> **Exercise data**
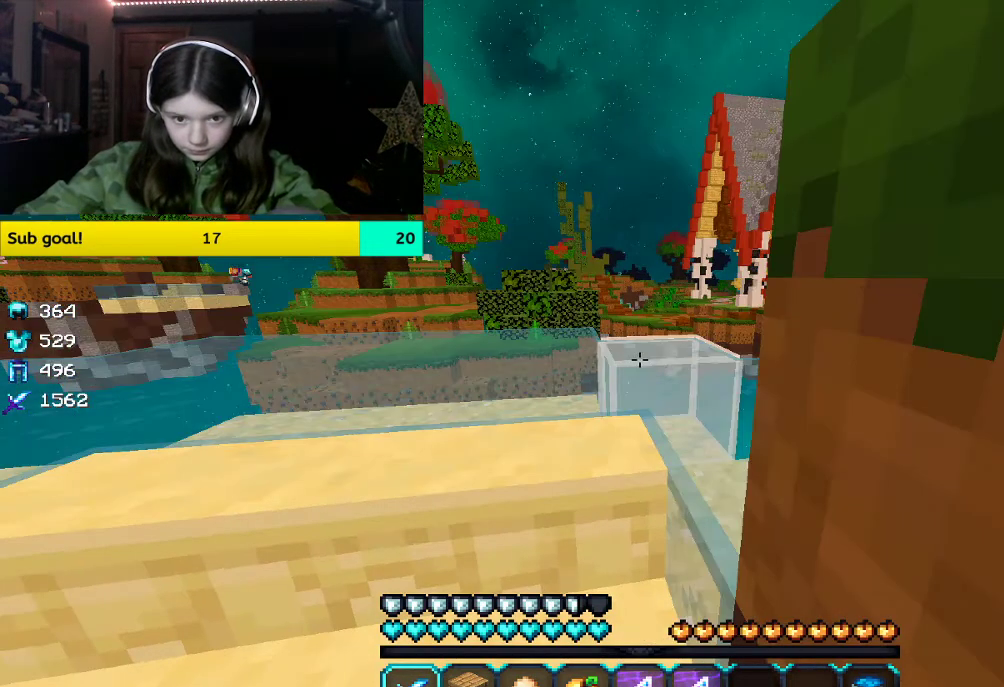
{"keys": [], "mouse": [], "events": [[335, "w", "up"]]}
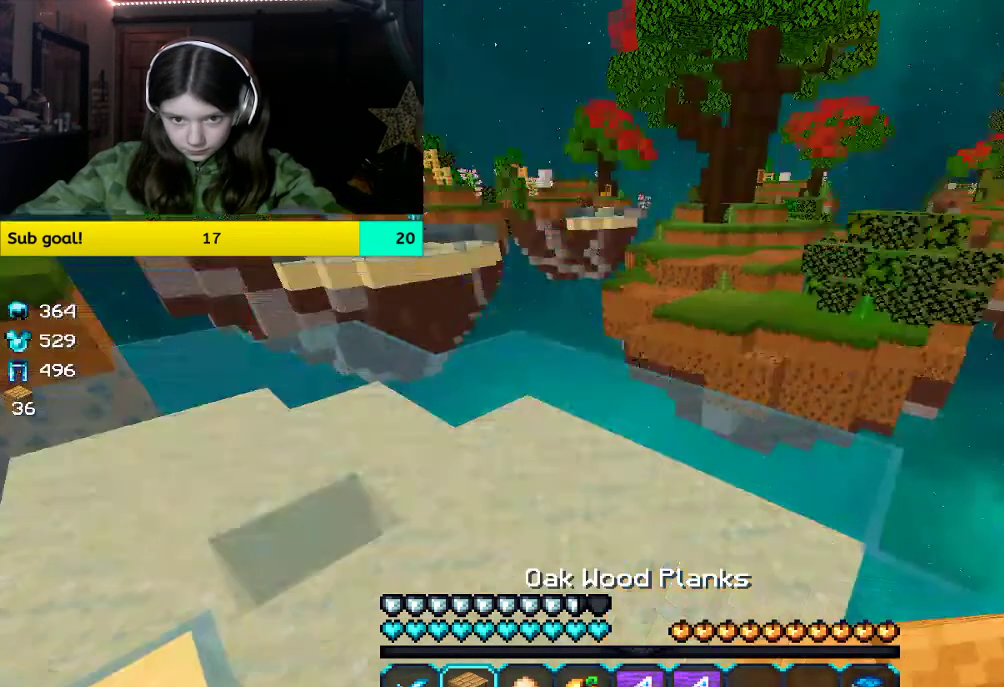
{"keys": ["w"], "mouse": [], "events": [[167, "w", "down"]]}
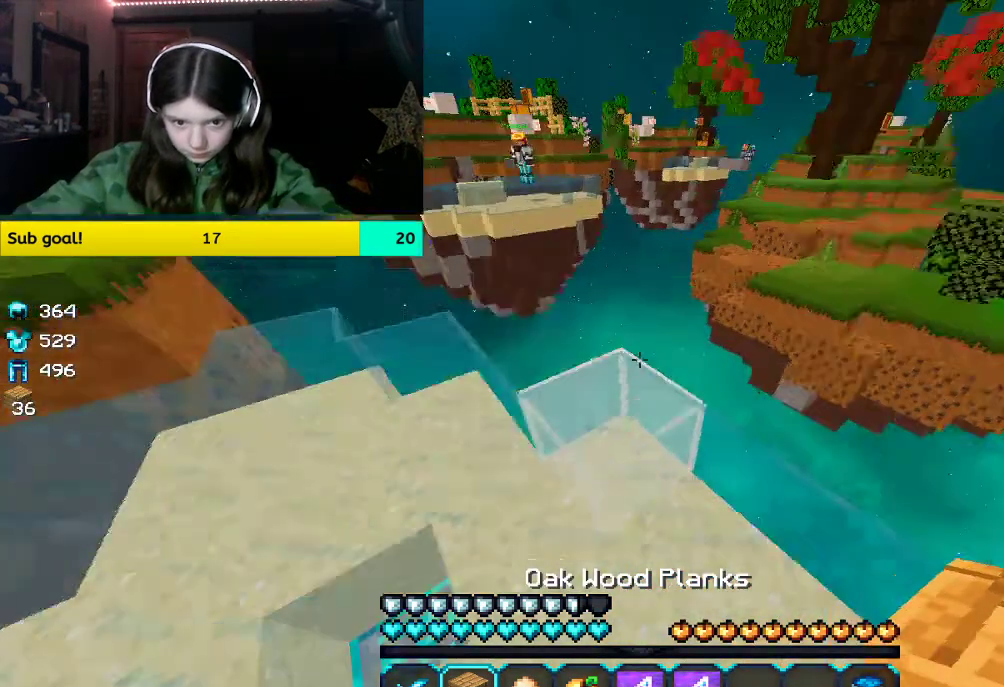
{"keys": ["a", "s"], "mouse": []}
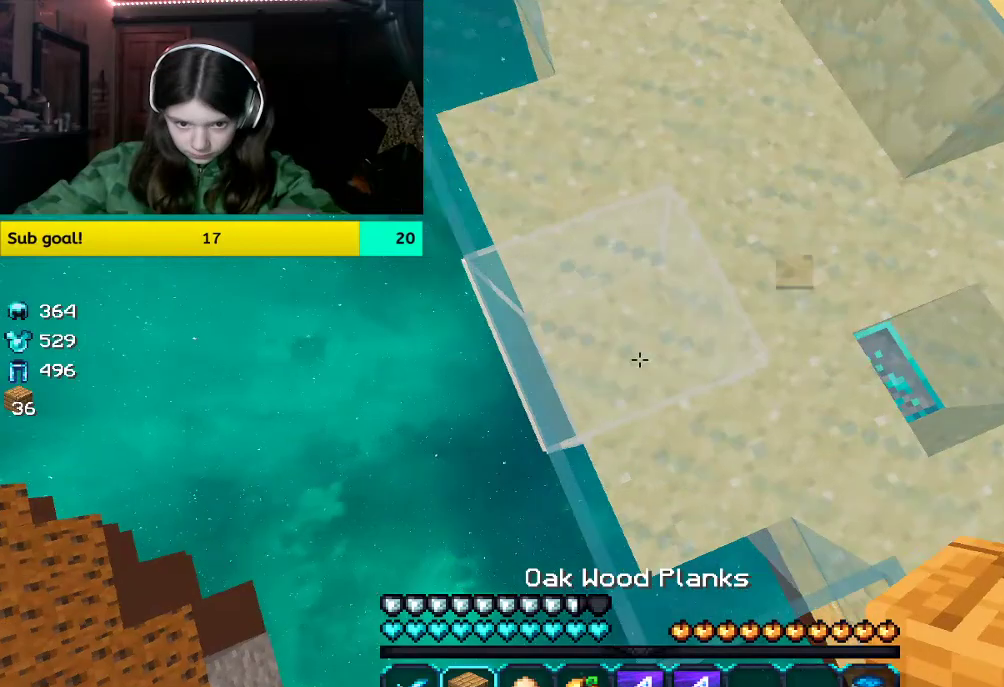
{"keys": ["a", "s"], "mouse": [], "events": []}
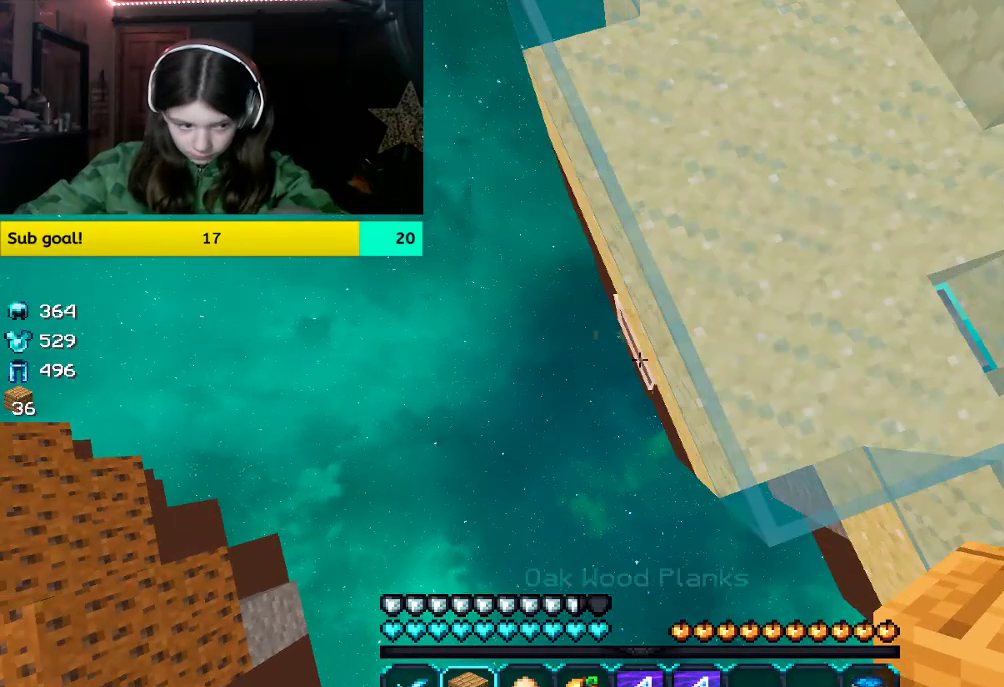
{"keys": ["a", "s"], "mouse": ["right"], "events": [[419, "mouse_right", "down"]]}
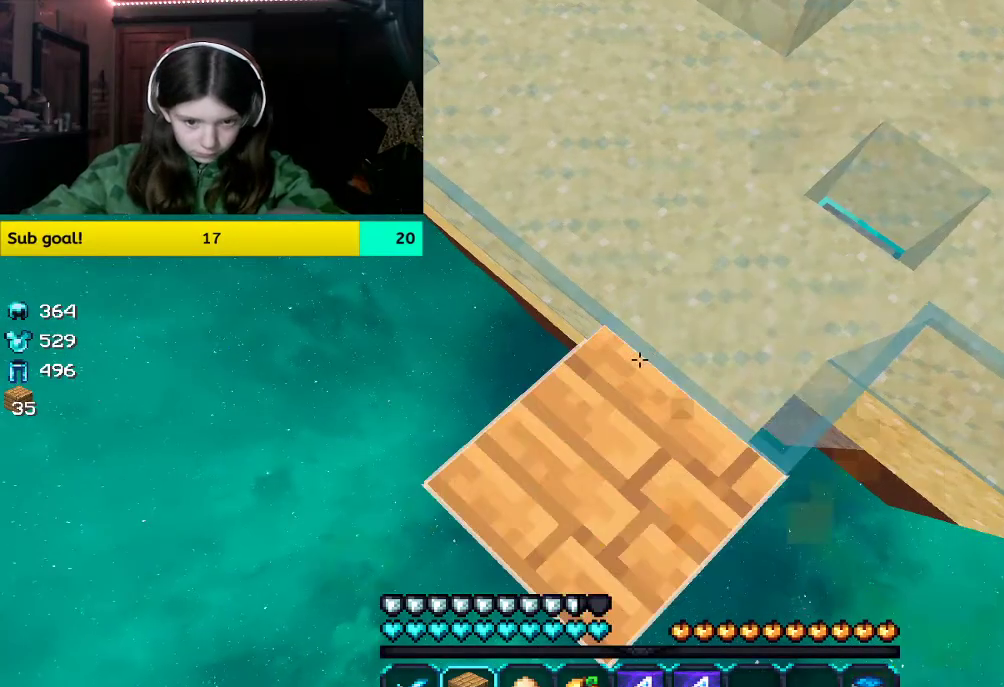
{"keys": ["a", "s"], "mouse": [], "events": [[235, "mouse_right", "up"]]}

> **Prompt**
Every line containing the word "events" must be copied from the material above.

> **Your response**
{"keys": [], "mouse": [], "events": [[335, "w", "up"]]}
{"keys": ["w"], "mouse": [], "events": [[167, "w", "down"]]}
{"keys": ["a", "s"], "mouse": [], "events": []}
{"keys": ["a", "s"], "mouse": ["right"], "events": [[419, "mouse_right", "down"]]}
{"keys": ["a", "s"], "mouse": [], "events": [[235, "mouse_right", "up"]]}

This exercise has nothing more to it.